In the 1950s, Eyde began writing for The Ladder, the first nationally distributed lesbian magazine. The Ladder was published by early lesbian group the Daughters of Bilitis (DOB), of which she was a member. It was in writing for The Ladder that she began writing under the pseudonym "Lisa Ben", an anagram of "lesbian", when her first choice, "Ima Spinster", was rejected. The Ladder also reprinted material from Vice Versa.

==Music==
Eyde resumed her earlier interest in music and began writing and performing gay-themed parodies of popular songs at a local gay club called The Flamingo. For example, "I'm Gonna Sit Right Down and Write Myself a Letter" became "I'm gonna sit right down and write my butch a letter". She was inspired to write her songs out of a determination to create gay entertainment that was neither profane nor demeaning to gay people, particularly after being discouraged by the self-deprecating jokes and songs made by performers in gay clubs. The Daughters of Bilitis released a single of Eyde, as "Lisa Ben", as a fundraiser. The record included her own composition, "Cruisin' Down the Boulevard" with a queer version of "Frankie and Johnny" on the flip side. DOB billed Eyde as "the first gay folk singer". Her music has appeared on the soundtracks of several documentary films.

==Later life==
At age 36, Eyde entered into her first and only long-term relationship. They lived together for three years until her partner lost all of their money gambling. Afterward, she dated casually but was not interested in pursuing another serious relationship. In 1972, Eyde as "Lisa Ben" was honored by ONE, Inc. as "the father [sic] of the homophile movement" for her creation of Vice Versa. She appeared in the 1984 documentary Before Stonewall, discussing her life and work and performing several of her parody songs. Eyde continued to work in a variety of secretarial positions until retiring. Eyde was honored in 1997 as a founder of the Los Angeles LGBT community. In 2010 the National Lesbian and Gay Journalists Association inducted Eyde into its Hall of Fame.

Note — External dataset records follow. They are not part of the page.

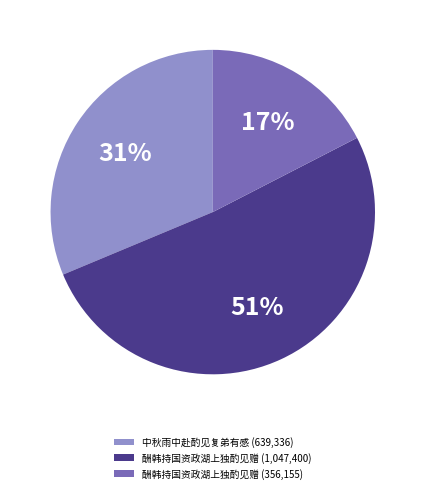

Rank the categories by value from highest to lowest.

酬韩持国资政湖上独酌见赠 (1,047,400), 中秋雨中赴酌见复弟有感 (639,336), 酬韩持国资政湖上独酌见赠 (356,155)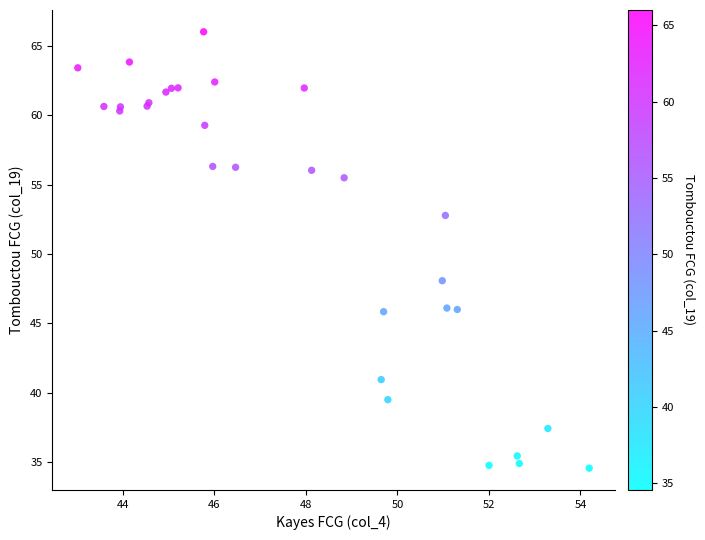

What Y value in the scatter plot is closest to 50?

48.1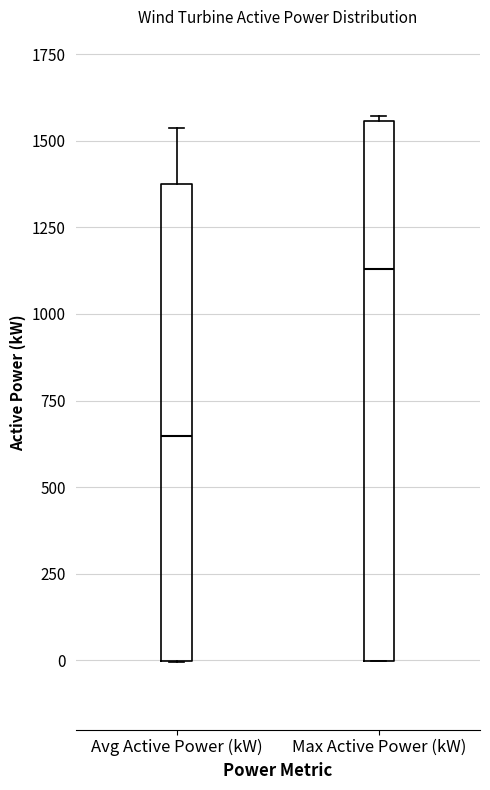

Comparing the boxes themselves (not the whiskers), which one is the tallest?

Max Active Power (kW)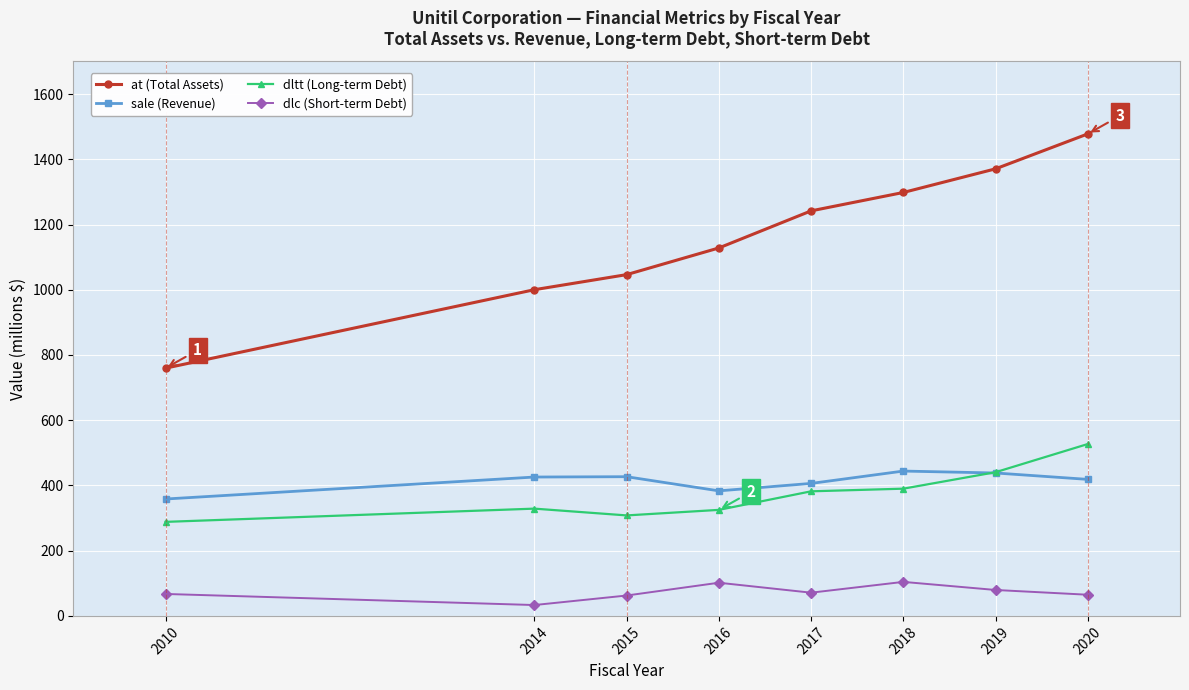

The value of dltt (Long-term Debt) at 2017 is 382.0. True or false?

True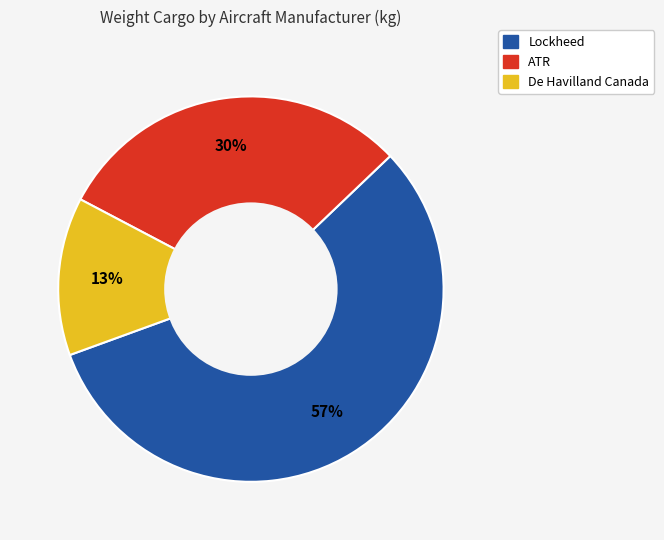

Does any single category account for the majority?

Yes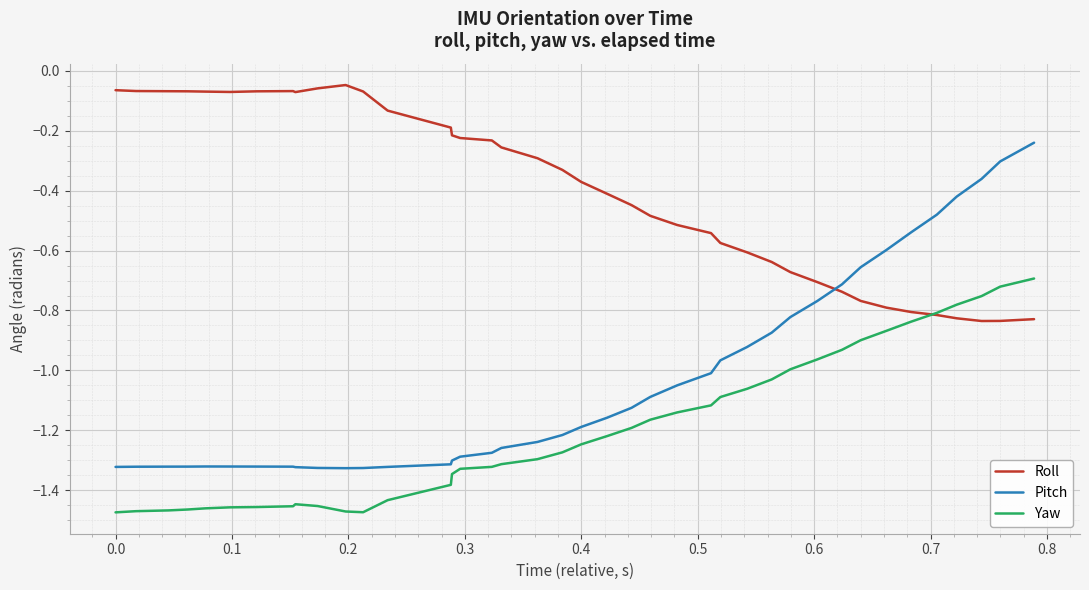

What is the difference between the second highest and minimum values in the Roll series?

0.8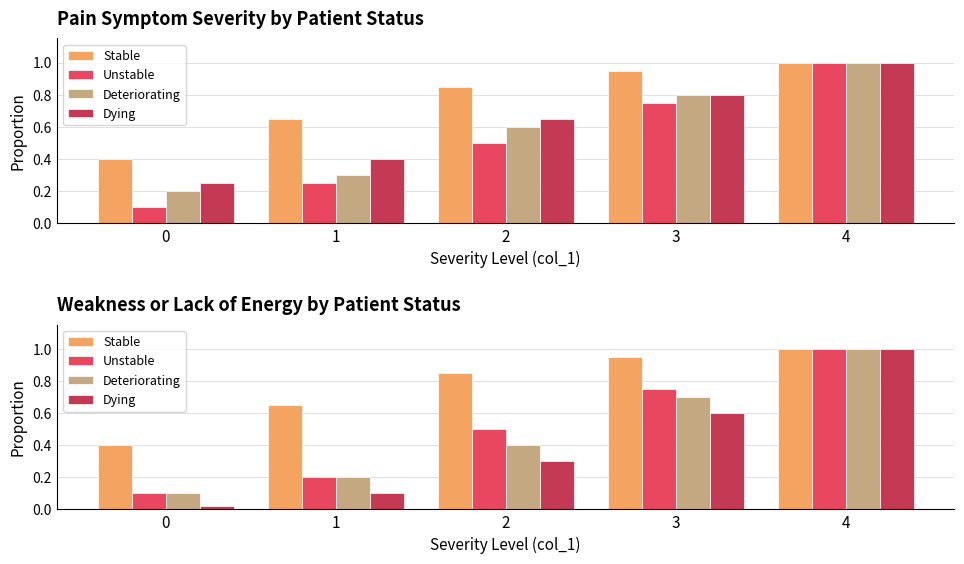

Between 0 and 2, which is larger?

2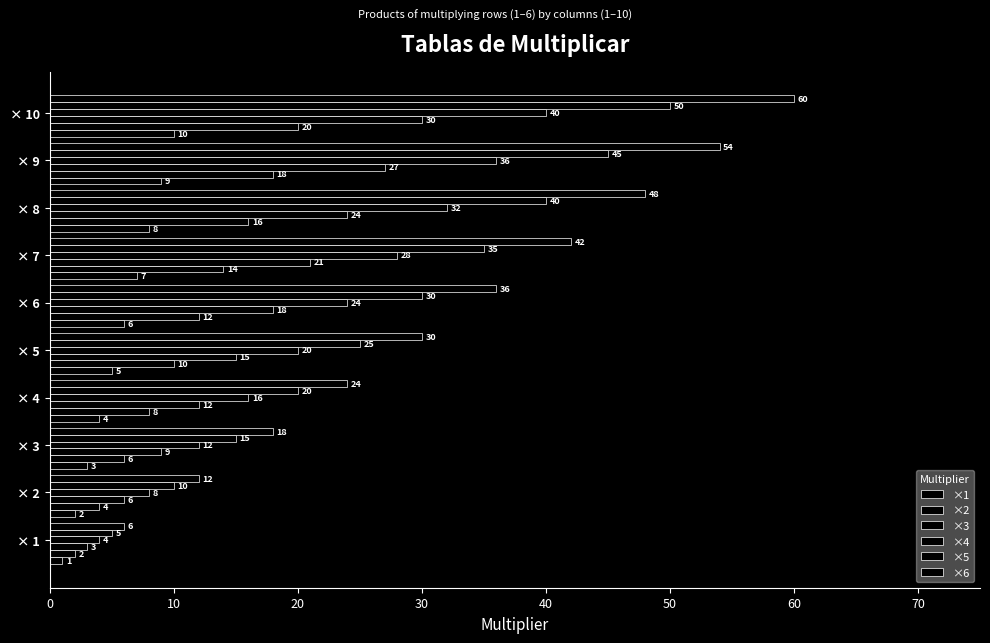

How many ×3 values are between 9 and 24?

6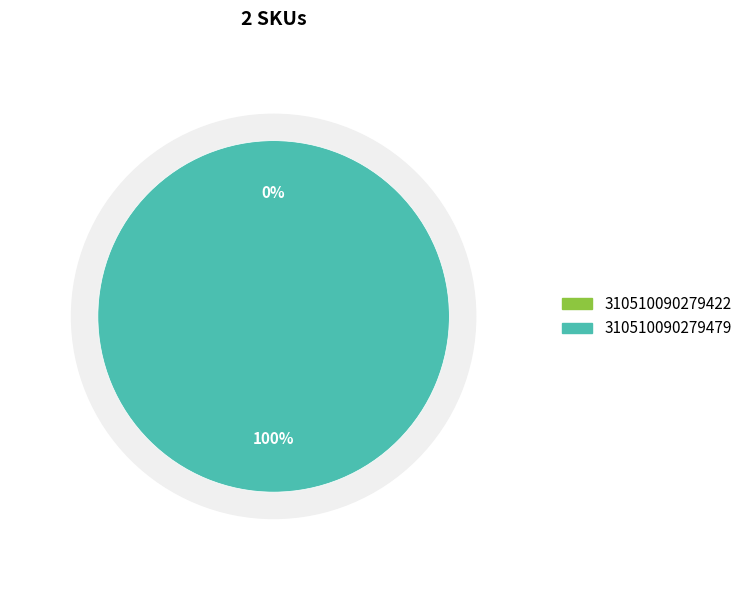

Which slice is the smallest?

310510090279422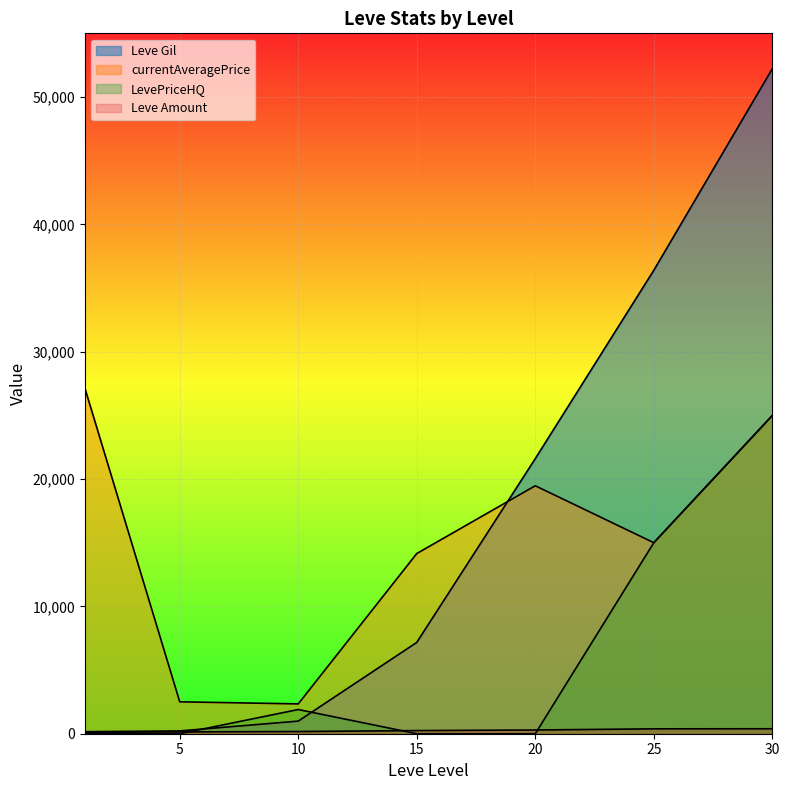

At which label is currentAveragePrice closest to 14735?

25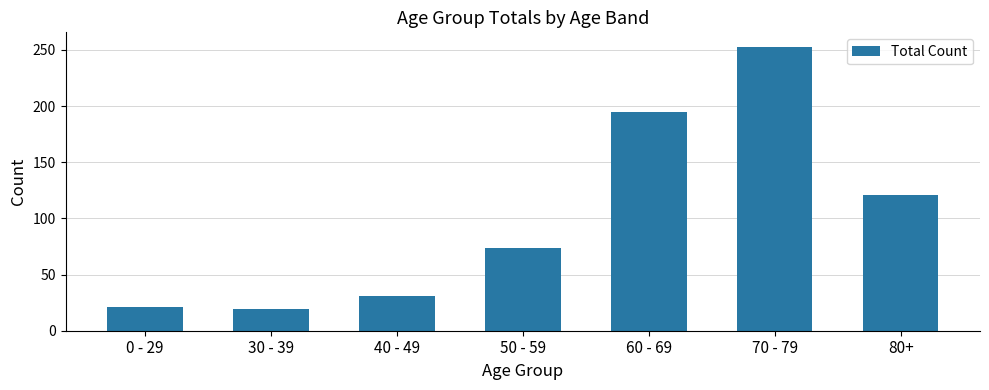

What is the minimum value shown in the chart?

19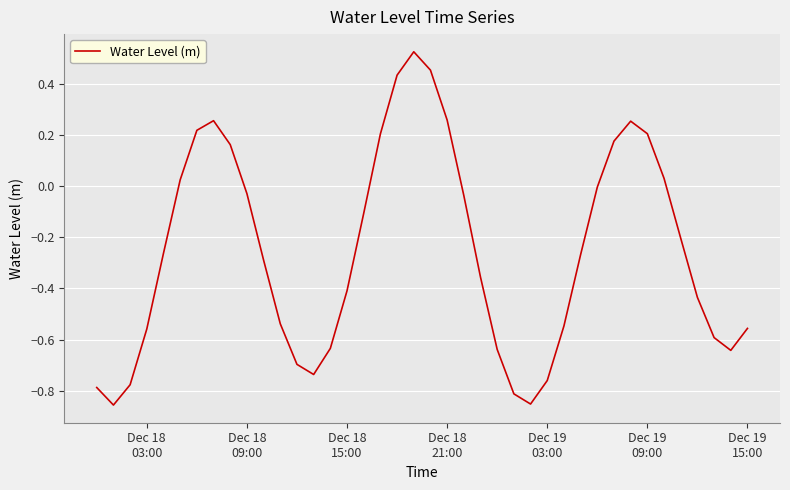

What is the difference between the maximum and minimum values?

1.4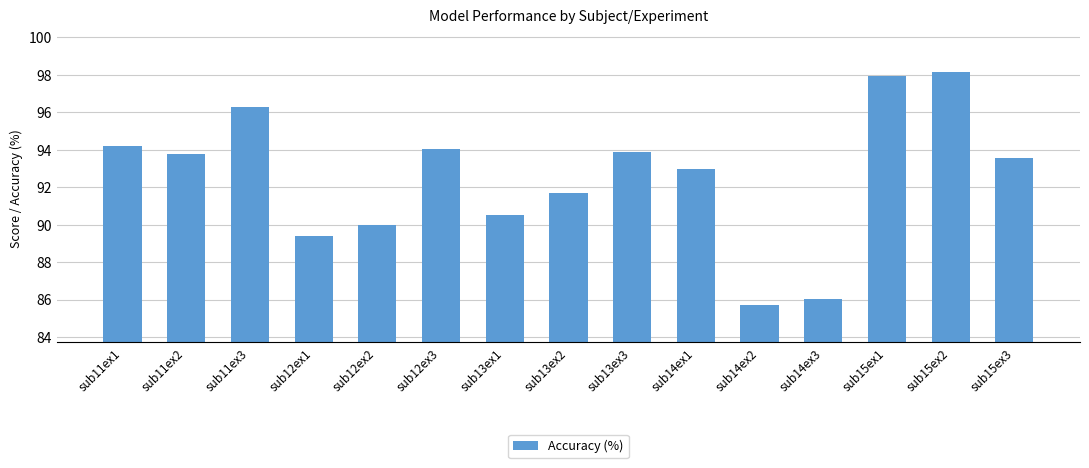

True or false: the data shows 93.9 at sub13ex3.

True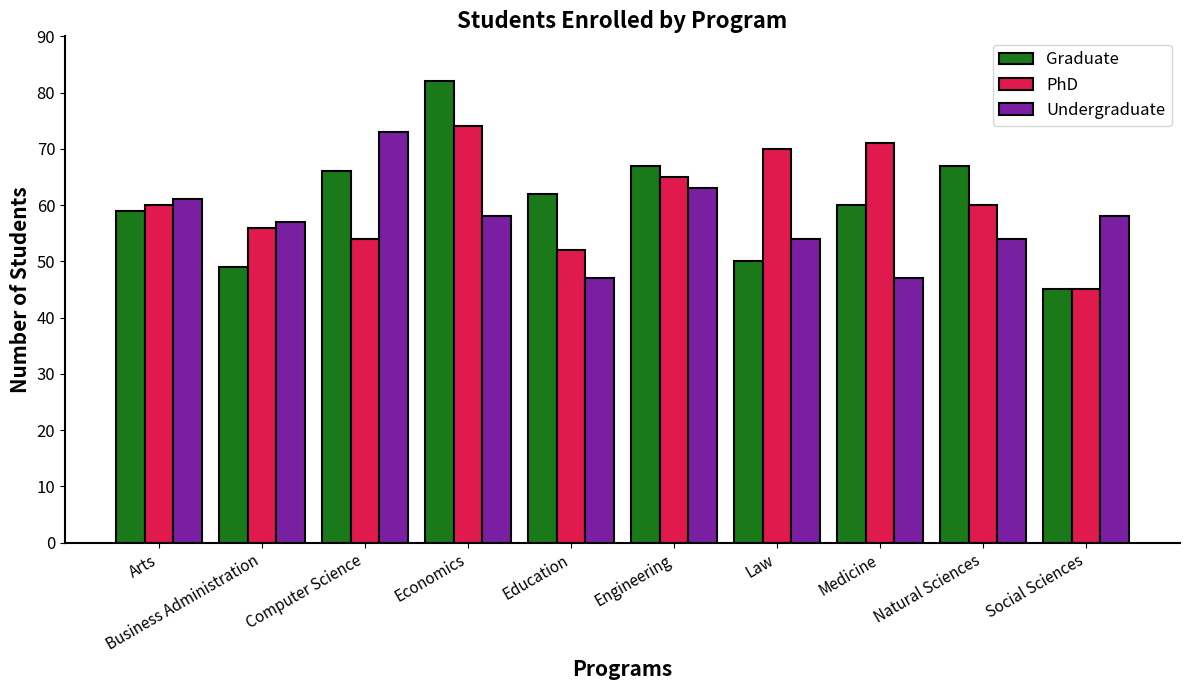

At how many categories does at least one series exceed 80?

1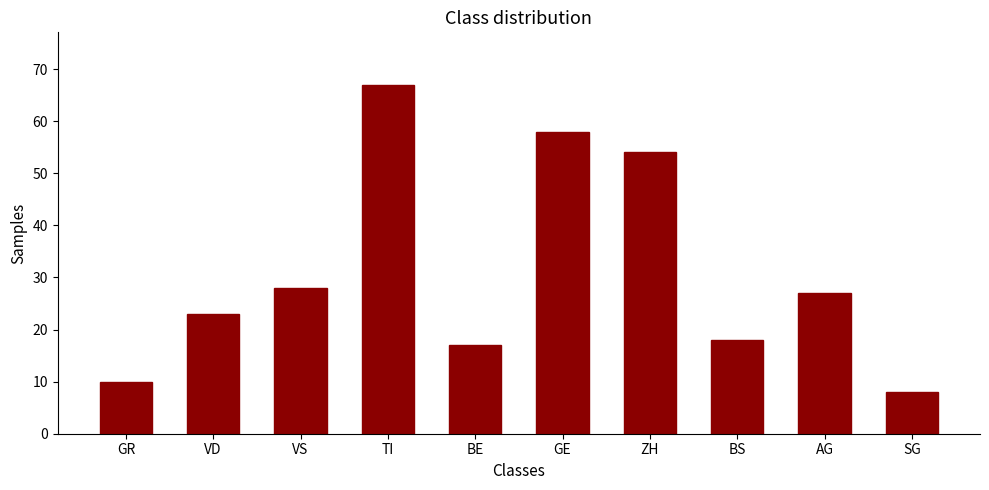

Between BE and VD, which is larger?

VD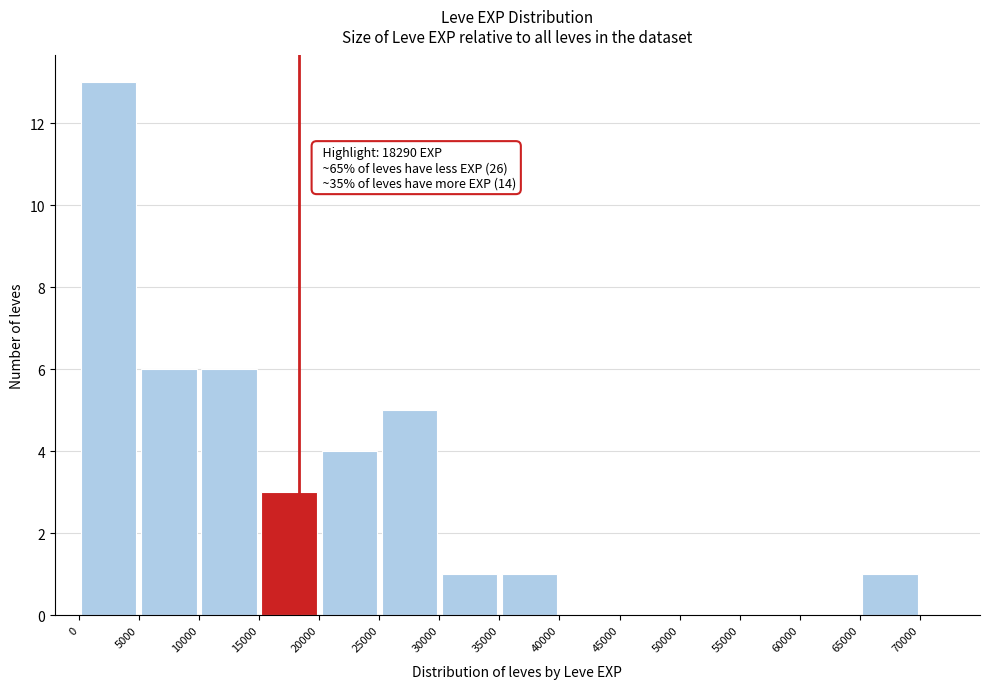

Which range on the x-axis has the tallest bar?

0 to 5000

Eyde lived in Burbank, California. Although her real name is known, Eyde preferred to be known under her pseudonym, saying that she feared being discovered by people who would "not understand". Eyde died on December 22, 2015, at the age of 94. At the time, her death went unnoticed and no obituaries were published.

==Legacy==
Despite the short run of her magazine Vice Versa, Eyde is credited with "set[ting] the agenda that has dominated lesbian and gay journalism for fifty years [by] introduc[ing] many of the characteristics that would define the myriad publications that would follow". While few copies of her magazine survive, a complete set can be found at the ONE National Gay & Lesbian Archives in Los Angeles. Due to her work with Vice Versa, Eyde has been called the foremother of the women in print movement, an effort by second-wave feminists to establish alternative, autonomous communications networks created by and for women.

The ONE National Gay & Lesbian Archives acquired Eyde’s personal collection of papers and photographs in 2015.

Season 1, episode 3 of the podcast Making Gay History is about her, and a bonus episode of that podcast features her songs.

The National Lesbian and Gay Journalists Association Lisa Ben Award for Achievement in Features Coverage is "designed to honor a journalist whose body of work is distinguished by insight and impact through engaging features on LGBTQ individuals, the LGBTQ community or LGBTQ issues."